On Monday, the Republican Party's process was reasonably clear, with the only significant oddity being the fact that Marco Rubio, who came in third behind Ted Cruz and Donald Trump, was declared the moral victor. This is because Rubio is seen as more likely to eventually win the nomination, ahead of more populist leaders like Trump and Cruz who don't have as much establishment support.

The Democratic race got weirder. Bernie Sanders, once described as an "independent socialist", notched up a stunning victory just by being neck-and-neck against establishment candidate and former secretary of state Hillary Clinton.


This alone was impressive, but the results for both of these candidates were so close that the party actually had to use coin-tosses to settle ties in some cases.
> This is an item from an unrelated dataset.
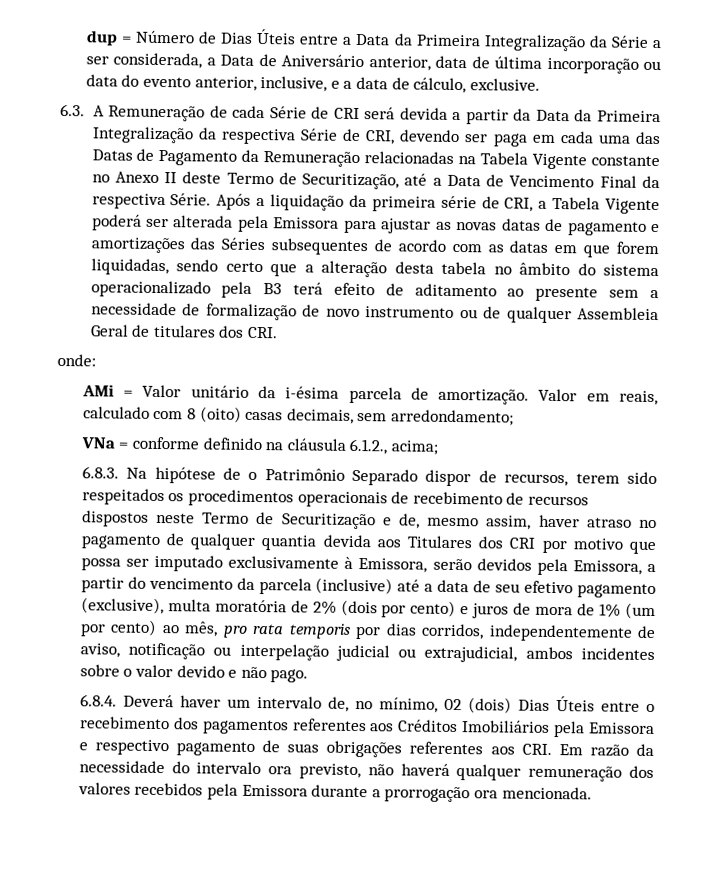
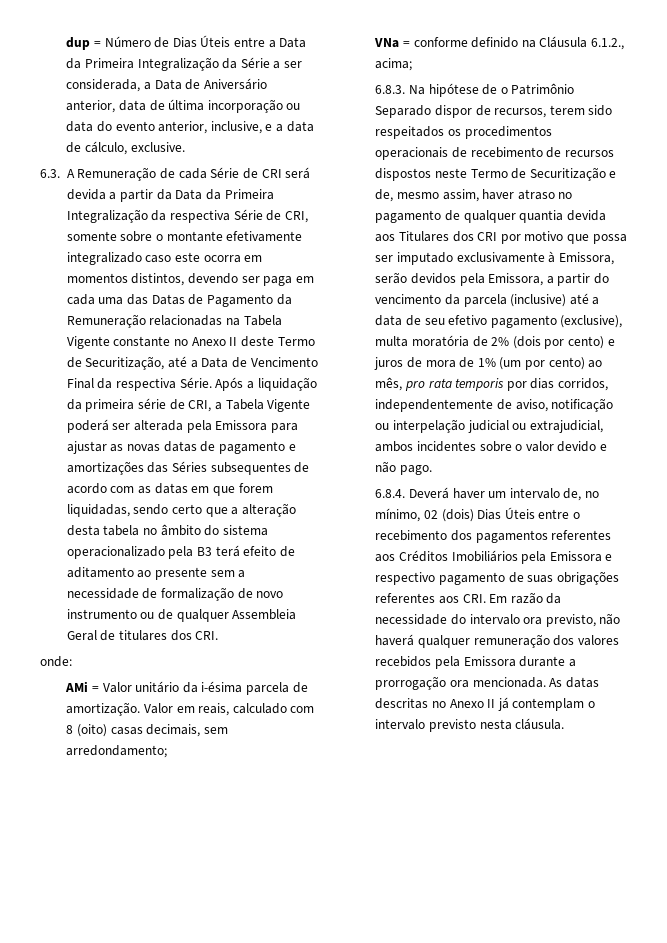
(396, 137) none -> [66,231,303,242] [66,252,263,265] [66,273,185,286] somente sobre o montante efetivamente integralizado caso este ocorra em momentos distintos,
[286,438,346,451] cláusula -> [539,36,588,48] Cláusula
(592, 793) none -> [549,677,599,688] [375,697,596,711] [375,718,565,732] As datas descritas no Anexo II já contemplam o intervalo previsto nesta cláusula.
This is the technical policy that the Democratic Party is supposed to follow when the votes that have come in are inconclusive. In one case, the Des Moines Register reported that when the formula to proportionally allocate votes towards candidates (by way of delegates) left out one orphaned delegate in one constituency, officials called the Democratic Party's hotline, which recommended a coin flip.

And this process has been rather favourable towards Hillary Clinton, who apparently won all six coin flips that decided on delegates on Monday.